Exercise instructions: Go through the material underneath and show every line where the string "Entreprise" occurs.

Material for this task:
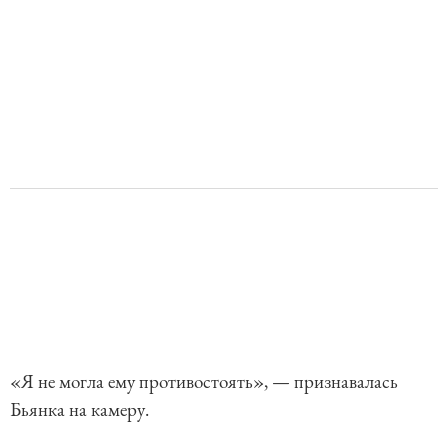
«Я не могла ему противостоять», — признавалась
Бьянка на камеру.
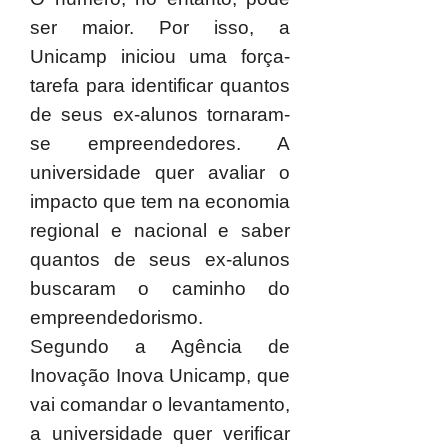
ser maior. Por isso, a
Unicamp iniciou uma força-
tarefa para identificar quantos
de seus ex-alunos tornaram-
se empreendedores. A
universidade quer avaliar o
impacto que tem na economia
regional e nacional e saber
quantos de seus ex-alunos
buscaram o caminho do
empreendedorismo.
Segundo a Agência de
Inovação Inova Unicamp, que
vai comandar o levantamento,
a universidade quer verificar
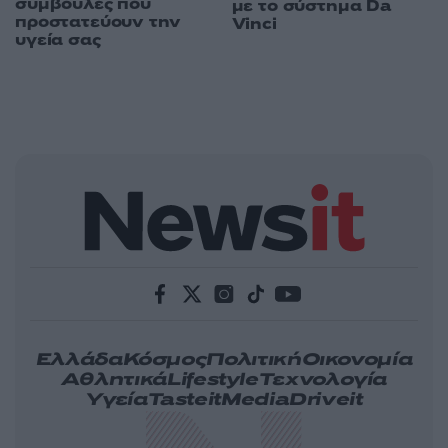
συμβουλές που
με το σύστημα Da
προστατεύουν την
Vinci
υγεία σας
Ελλάδα
Κόσμος
Πολιτική
Οικονομία
Αθλητικά
Lifestyle
Τεχνολογία
Υγεία
Tasteit
Media
Driveit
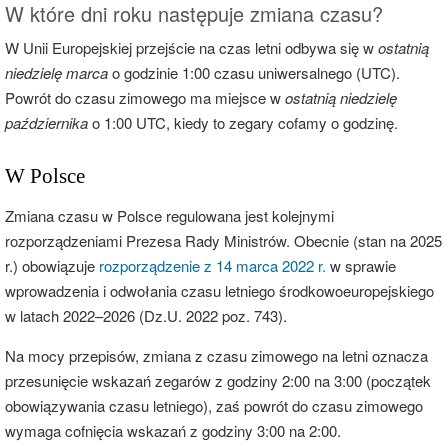
W które dni roku następuje zmiana czasu?
W Unii Europejskiej przejście na czas letni odbywa się w
ostatnią
niedzielę marca
o godzinie 1:00 czasu uniwersalnego (UTC).
Powrót do czasu zimowego ma miejsce w
ostatnią niedzielę
października
o 1:00 UTC, kiedy to zegary cofamy o godzinę.
W Polsce
Zmiana czasu w Polsce regulowana jest kolejnymi
rozporządzeniami Prezesa Rady Ministrów. Obecnie (stan na 2025
r.) obowiązuje
rozporządzenie z 14 marca 2022 r.
w sprawie
wprowadzenia i odwołania czasu letniego środkowoeuropejskiego
w latach 2022–2026 (Dz.U. 2022 poz. 743).
Na mocy przepisów, zmiana z czasu zimowego na letni oznacza
przesunięcie wskazań zegarów z godziny 2:00 na 3:00 (początek
obowiązywania czasu letniego), zaś powrót do czasu zimowego
wymaga cofnięcia wskazań z godziny 3:00 na 2:00.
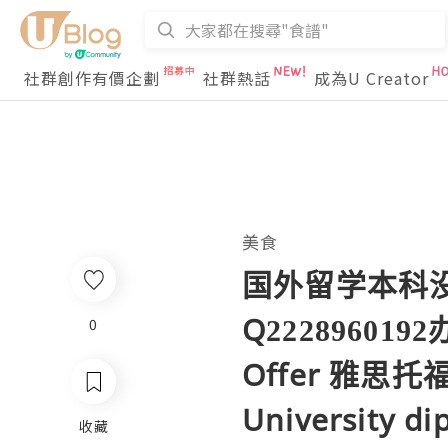
社群創作有價企劃
社群熱話
成為U Creator
美食
国外留学本科没有
Q2228960
0
Offer 雅思
University d
收藏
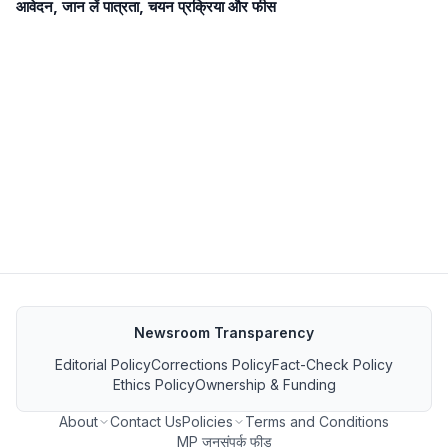
आवेदन, जान लें पात्रता, चयन प्रक्रिया और फीस
Newsroom Transparency
Editorial Policy
Corrections Policy
Fact-Check Policy
Ethics Policy
Ownership & Funding
About
Contact Us
Policies
Terms and Conditions
MP जनसंपर्क फीड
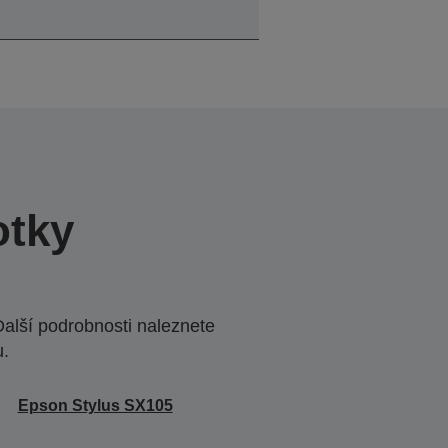
otky
Další podrobnosti naleznete
u.
Epson Stylus SX105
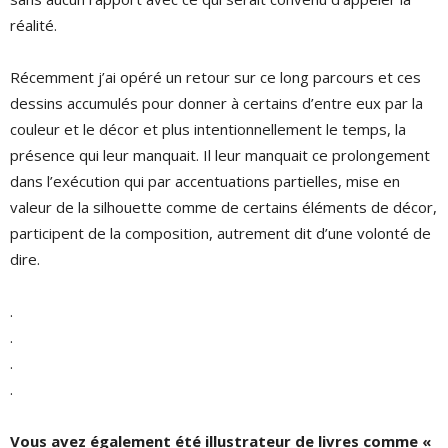
réalité.
Récemment j’ai opéré un retour sur ce long parcours et ces
dessins accumulés pour donner à certains d’entre eux par la
couleur et le décor et plus intentionnellement le temps, la
présence qui leur manquait. Il leur manquait ce prolongement
dans l’exécution qui par accentuations partielles, mise en
valeur de la silhouette comme de certains éléments de décor,
participent de la composition, autrement dit d’une volonté de
dire.
.
.
.
.
Vous avez également été illustrateur de livres comme «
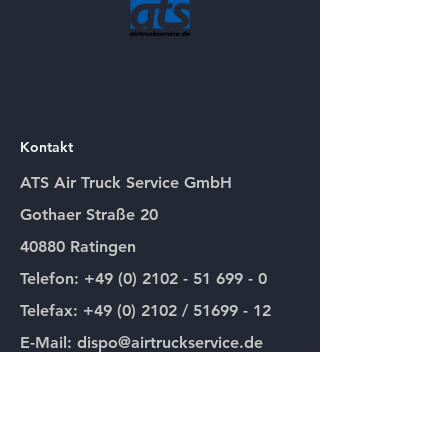
Kontakt
ATS Air Truck Service GmbH
Gothaer Straße 20
40880 Ratingen
Telefon: +49 (0) 2102 - 51 699 - 0
Telefax: +49 (0) 2102 / 51699 - 12
E-Mail: dispo@airtruckservice.de
Menü
Home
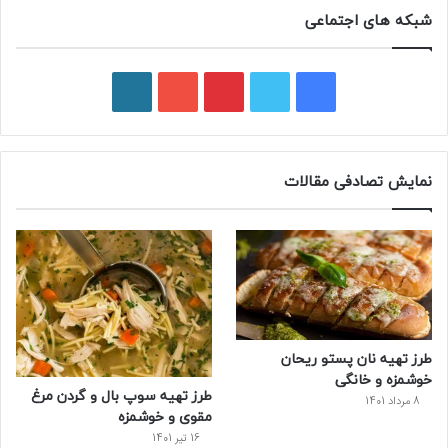
شبکه های اجتماعی
ف
ت
پ
ی
و
ی
و
ی
و
ر
س
ی
ن
ت
د
نمایش تصادفی مقالات
ب
ی
ت
ی
پ
و
ت
ر
و
ر
ک
ر
ی
ب
س
س
طرز تهیه نان پستو ریحان
ت
خوشمزه و خانگی
طرز تهیه سوپ بال و گردن مرغ
8 مرداد 1401
مقوی و خوشمزه
16 تیر 1401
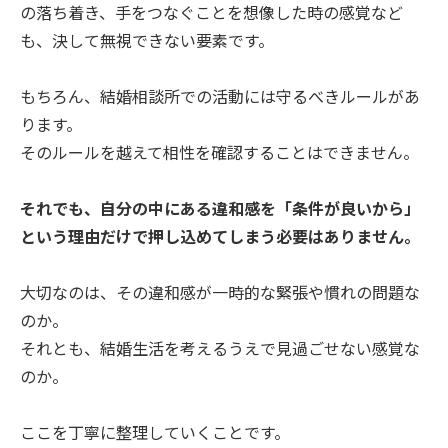
の落ち着き、手をつなぐことを想像した時の感覚など
も、決して無視できない要素です。
もちろん、結婚相談所での活動には守るべきルールがあ
ります。
そのルールを越えて相性を確認することはできません。
それでも、自分の中にある違和感を「条件が良いから」
という理由だけで押し込めてしまう必要はありません。
大切なのは、その違和感が一時的な緊張や慣れの問題な
のか。
それとも、結婚生活を考えるうえで見過ごせない感覚な
のか。
ここを丁寧に整理していくことです。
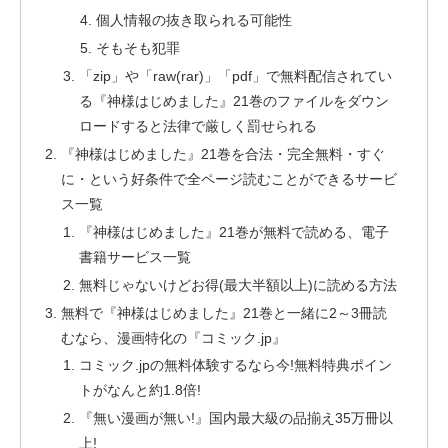
個人情報の抜き取られる可能性
そもそも犯罪
「zip」や「raw(rar)」「pdf」で無料配信されてい
る『神様はじめました』21巻のファイルをダウン
ロードすると法律で厳しく罰せられる
『神様はじめました』21巻を合法・完全無料・すぐ
に・という好条件で全ページ読むことができるサービ
ス一覧
『神様はじめました』21巻が無料で読める、電子
書籍サービス一覧
無料じゃないけどお得(最大半額以上)に読める方法
無料で『神様はじめました』21巻と一緒に2～3冊読
むなら、漫画特化の『コミック.jp』
コミック.jpの無料体験するなら今!無料特典ポイン
トがなんと約1.8倍!
『無い漫画が無い!』国内最大級の品揃え35万冊以
上!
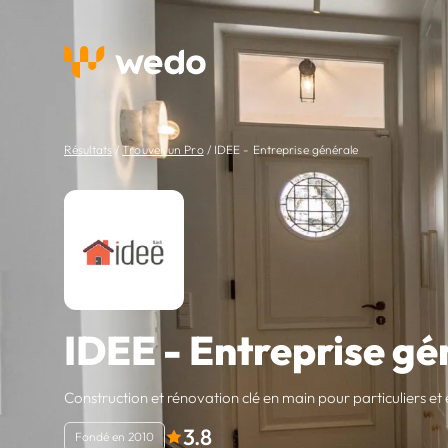
Résultats
/
Trouver un Pro
/
IDEE - Entreprise générale
IDEE - Entreprise gé
Construction et rénovation clé en main pour particuliers e
3.8
Fondé en 2010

Output for this exercise:
IDEE - Entreprise générale
IDEE - Entreprise gé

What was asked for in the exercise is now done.